We have established a set of simulation scenarios that all residents must complete before they graduate from this residency training program. In addition, we also have a set of scenarios that are tailored towards the novice/orienting trainee.

Simulations are scheduled Monday through Friday. Multiple simulation activities occur each day. Residents who are not on OR rotations are scheduled to participate in simulations frequently during the non-OR rotations.

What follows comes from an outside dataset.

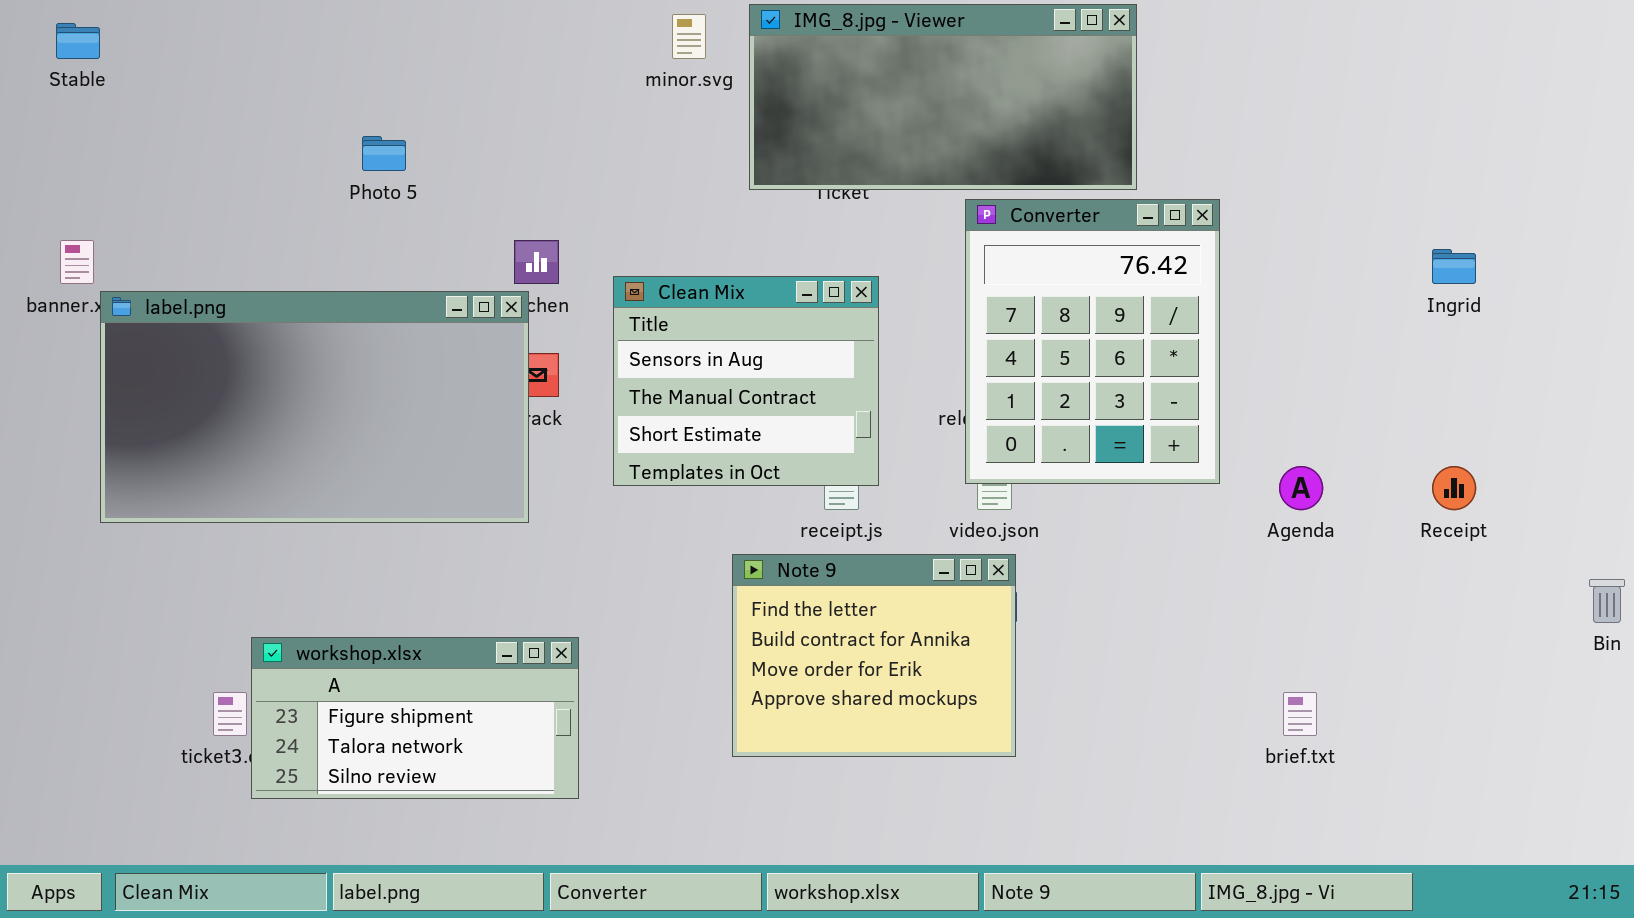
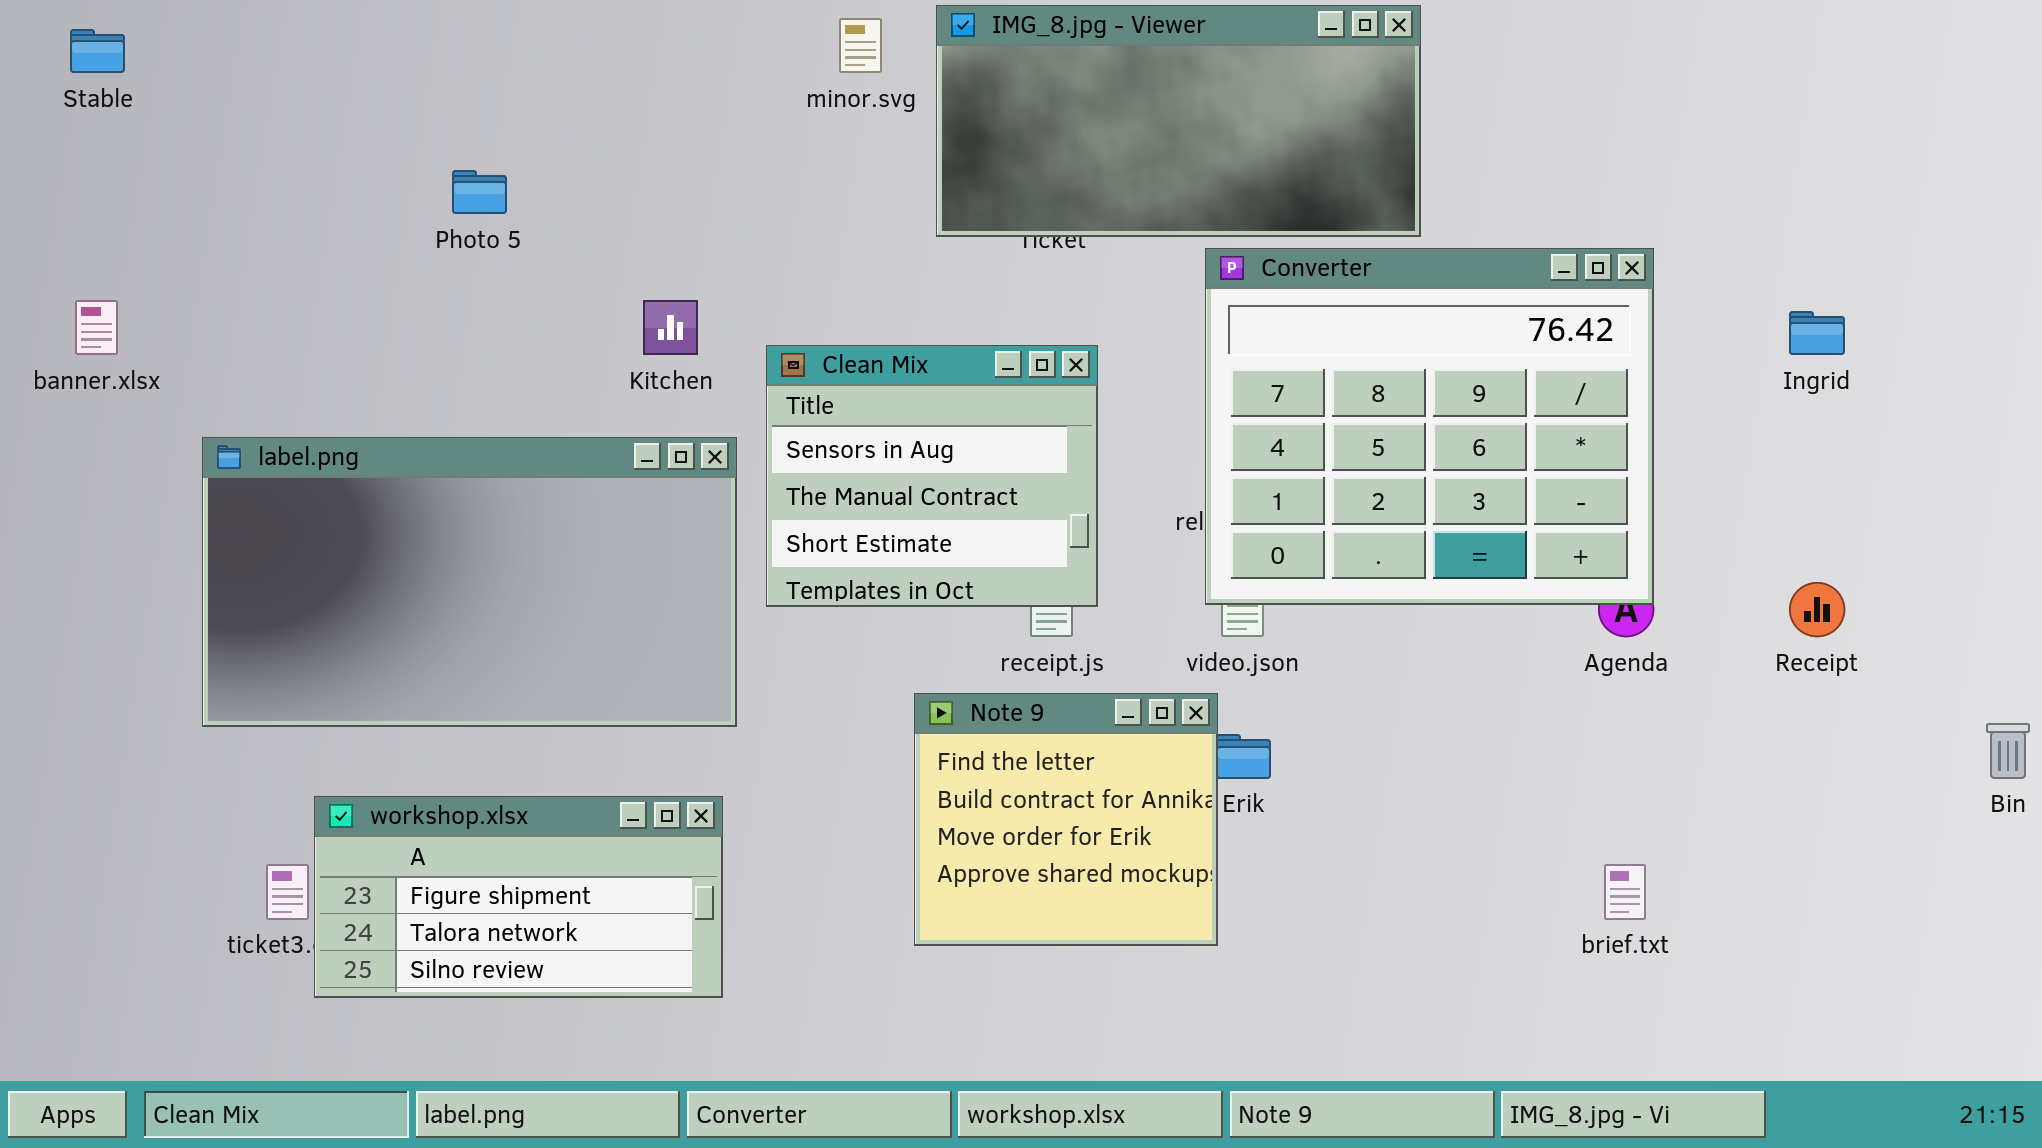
Converter: [965,199,1220,484] -> [1205,248,1654,605], resized
label.png: [100,291,529,523] -> [202,437,737,727], moved
Note 9: [732,554,1016,757] -> [914,693,1218,946], resized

The ACGME requires participation in at least one simulation per year. Residents at Iowa can expect to participate in approximately 40 simulations throughout the residency (either as teacher, "primary care provider," or as the expert who “shows up to help" when the primary care provider needs assistance.

Education as a Focus

Our residents work hard; they cannot gain real expertise without it. But we never forget that there is more to learning than simply doing a lot of cases. They need to be the right cases, and they need to be supplemented by didactics.

To ensure this, we carefully track and manage resident case mix and case load–not just duty hours. We have protected time for lectures and problem-based learning discussions (every third Wednesday). Simulator time is scheduled, not just handled on an ad hoc basis. Residents also have non-clinical, dedicated Academic rotations (approximately four weeks distributed throughout the three-year residency).